This poem actually forms part of a collection published in 1941, but for me it evokes, in the way that MacNeice does better than anyone, even Auden, the claustrophobic, angst-laden feel of the nineteen-thirties, that uneasy sense of impending doom, like a shadow waiting at the end of the corridor. Which does not stop it also being a beautiful love lyric.
Cradle Song for Eleanor
Sleep, my darling, sleep;
The pity of it all
Is all we compass if
We watch disaster fall.
Put off your twenty-odd
Encumbered years and creep
Into the only heaven
The robbers’ cave of sleep.
The wild grass will whisper,
Lights of passing cars
Will streak across your dreams
And fumble at the stars;
Life will tap on the window
Only too soon again,
Life will have her answer –
Do not ask her when.
When the winsome bubble
Shivers, when the bough
Breaks, will be the moment
But not here or now.
Sleep and, asleep, forget
The watchers on the wall
Awake all night who know
The pity of it all.
Poetry and politics do not always mix well, but one has to admire poets who are not afraid to engage with the big issues of their day, and they don’t come much bigger than the one addressed by Louis MacNeice in this poem, written after the bombing of Hiroshima and Nagasaki.

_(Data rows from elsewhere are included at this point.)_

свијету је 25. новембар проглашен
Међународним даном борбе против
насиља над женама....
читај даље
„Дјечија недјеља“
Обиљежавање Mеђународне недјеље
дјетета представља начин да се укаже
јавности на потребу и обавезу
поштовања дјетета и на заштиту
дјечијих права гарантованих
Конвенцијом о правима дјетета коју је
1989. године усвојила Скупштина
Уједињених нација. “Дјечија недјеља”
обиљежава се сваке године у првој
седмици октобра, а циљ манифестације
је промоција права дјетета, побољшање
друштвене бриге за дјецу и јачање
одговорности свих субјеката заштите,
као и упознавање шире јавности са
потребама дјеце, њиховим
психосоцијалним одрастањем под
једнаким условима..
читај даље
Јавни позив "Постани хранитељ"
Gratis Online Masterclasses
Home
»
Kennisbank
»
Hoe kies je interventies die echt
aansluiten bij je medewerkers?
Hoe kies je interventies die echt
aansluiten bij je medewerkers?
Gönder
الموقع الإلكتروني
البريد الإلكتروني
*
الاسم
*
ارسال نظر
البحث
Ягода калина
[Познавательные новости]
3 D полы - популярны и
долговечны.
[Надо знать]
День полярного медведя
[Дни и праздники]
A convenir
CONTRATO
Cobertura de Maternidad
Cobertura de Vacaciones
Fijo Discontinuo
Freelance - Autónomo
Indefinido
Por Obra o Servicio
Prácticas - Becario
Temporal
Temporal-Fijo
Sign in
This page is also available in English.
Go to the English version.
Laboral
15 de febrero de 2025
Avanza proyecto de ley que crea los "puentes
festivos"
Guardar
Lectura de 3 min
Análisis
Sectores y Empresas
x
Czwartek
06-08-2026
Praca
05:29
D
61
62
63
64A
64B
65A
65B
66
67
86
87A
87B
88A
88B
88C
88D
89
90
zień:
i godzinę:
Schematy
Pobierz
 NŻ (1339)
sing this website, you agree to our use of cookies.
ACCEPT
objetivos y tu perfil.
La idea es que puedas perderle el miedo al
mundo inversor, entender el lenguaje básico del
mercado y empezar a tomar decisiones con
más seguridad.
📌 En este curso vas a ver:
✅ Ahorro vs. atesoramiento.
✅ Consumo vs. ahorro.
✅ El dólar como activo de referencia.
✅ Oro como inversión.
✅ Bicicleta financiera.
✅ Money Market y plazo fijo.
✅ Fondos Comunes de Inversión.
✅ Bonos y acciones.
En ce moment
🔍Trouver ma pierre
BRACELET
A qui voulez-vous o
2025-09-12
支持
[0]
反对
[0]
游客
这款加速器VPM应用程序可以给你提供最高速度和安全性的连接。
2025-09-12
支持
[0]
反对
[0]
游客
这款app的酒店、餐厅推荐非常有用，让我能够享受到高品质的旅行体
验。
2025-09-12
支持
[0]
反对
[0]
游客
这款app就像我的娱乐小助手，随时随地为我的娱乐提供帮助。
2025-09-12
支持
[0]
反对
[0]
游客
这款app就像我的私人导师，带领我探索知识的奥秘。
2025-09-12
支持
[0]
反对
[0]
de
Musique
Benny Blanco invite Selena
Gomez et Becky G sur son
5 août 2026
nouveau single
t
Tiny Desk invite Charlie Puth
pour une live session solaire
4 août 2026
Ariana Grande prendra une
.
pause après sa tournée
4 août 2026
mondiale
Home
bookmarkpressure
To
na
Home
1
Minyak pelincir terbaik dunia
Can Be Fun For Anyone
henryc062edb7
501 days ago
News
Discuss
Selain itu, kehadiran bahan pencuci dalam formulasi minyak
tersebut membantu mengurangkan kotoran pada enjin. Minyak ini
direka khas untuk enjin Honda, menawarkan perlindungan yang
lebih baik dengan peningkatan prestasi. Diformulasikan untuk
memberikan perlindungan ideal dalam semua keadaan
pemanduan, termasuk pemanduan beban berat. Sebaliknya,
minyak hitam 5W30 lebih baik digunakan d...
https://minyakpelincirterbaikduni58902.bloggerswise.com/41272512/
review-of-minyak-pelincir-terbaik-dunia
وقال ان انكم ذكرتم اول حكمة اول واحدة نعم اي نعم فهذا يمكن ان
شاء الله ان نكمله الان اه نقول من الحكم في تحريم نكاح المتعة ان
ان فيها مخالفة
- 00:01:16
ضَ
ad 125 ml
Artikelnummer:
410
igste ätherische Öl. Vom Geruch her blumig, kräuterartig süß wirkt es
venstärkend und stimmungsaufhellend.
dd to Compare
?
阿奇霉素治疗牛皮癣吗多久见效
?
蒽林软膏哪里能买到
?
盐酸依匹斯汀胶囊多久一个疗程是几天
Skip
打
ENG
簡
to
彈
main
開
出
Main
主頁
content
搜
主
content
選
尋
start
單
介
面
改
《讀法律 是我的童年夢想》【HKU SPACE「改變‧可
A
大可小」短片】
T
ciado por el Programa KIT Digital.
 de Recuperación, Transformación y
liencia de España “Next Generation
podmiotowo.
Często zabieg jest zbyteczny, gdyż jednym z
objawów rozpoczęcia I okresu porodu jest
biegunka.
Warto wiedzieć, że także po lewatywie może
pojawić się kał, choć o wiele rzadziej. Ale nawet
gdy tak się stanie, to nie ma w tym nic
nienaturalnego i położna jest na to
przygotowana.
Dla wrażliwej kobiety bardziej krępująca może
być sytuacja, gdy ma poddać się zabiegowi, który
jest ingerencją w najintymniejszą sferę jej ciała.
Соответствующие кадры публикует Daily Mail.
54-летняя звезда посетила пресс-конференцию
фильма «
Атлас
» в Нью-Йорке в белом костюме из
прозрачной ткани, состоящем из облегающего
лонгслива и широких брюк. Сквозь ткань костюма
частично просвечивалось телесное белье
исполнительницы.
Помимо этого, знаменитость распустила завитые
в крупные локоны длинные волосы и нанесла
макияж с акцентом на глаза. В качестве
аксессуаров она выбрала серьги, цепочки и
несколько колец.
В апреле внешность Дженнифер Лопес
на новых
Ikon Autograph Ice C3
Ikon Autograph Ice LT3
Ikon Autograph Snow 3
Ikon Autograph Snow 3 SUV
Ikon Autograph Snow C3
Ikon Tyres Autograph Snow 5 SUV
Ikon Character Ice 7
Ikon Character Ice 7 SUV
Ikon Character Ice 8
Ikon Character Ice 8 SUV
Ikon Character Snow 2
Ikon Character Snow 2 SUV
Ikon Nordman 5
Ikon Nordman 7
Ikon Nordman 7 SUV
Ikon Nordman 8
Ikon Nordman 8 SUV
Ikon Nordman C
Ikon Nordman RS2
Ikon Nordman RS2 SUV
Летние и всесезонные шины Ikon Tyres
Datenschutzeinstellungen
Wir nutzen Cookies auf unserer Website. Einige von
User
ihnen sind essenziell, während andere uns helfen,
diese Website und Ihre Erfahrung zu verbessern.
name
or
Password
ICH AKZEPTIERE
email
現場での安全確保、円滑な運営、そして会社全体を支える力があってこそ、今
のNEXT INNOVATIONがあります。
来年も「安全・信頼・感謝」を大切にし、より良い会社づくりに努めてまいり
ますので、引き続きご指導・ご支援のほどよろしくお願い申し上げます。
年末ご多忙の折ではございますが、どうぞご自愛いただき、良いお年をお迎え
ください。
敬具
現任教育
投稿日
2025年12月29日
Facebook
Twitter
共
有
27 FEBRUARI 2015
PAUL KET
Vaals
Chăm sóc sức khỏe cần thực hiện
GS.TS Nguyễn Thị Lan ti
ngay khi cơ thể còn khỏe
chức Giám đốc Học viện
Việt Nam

From ‘Notes for a Biography’
‘Now follow our pointer; look, here is Japan
Where man must now make what he chooses of man,
And these towns are selected to pay for their crime –
A milestone in history, a gravestone in time.
When I first heard the news, to my shame I was glad;
When I next read the news I thought man had gone mad,
And every day since the more news that I read
I too would plead guilty – but where can I plead?
For no one will listen, however I rage;
I am not of their temper and not of this age.
Outnumbered, outmoded, I only can pray
Commonsense, if not love, will still carry the day.
The glamour of the end attic, the smell
Of old leather trunks – Perdita, where have you been
Hiding all these years? Somewhere or other a green
Flag is waving under an iron vault
And a brass bell is the herald of green country
And the wind is in the wires and the broom is gold.
Perdita, what became of all the things
We said that we should do? The cobwebs cover
The labels of Tyrol. The time is over-
Due and in some metropolitan station
Among the clank of cans and the roistering files
Of steam the caterpillars wait for wings.
For me, MacNeice in many ways wears the best of the thirties poets, being closest to the common human experience. If a primary purpose of poetry is to answer the question ‘What was it like to be alive?’ his long poem ‘Autumn Journal’ does a good job for those times. But he was also, as shown here, a master of the idiosyncratic shorter lyric.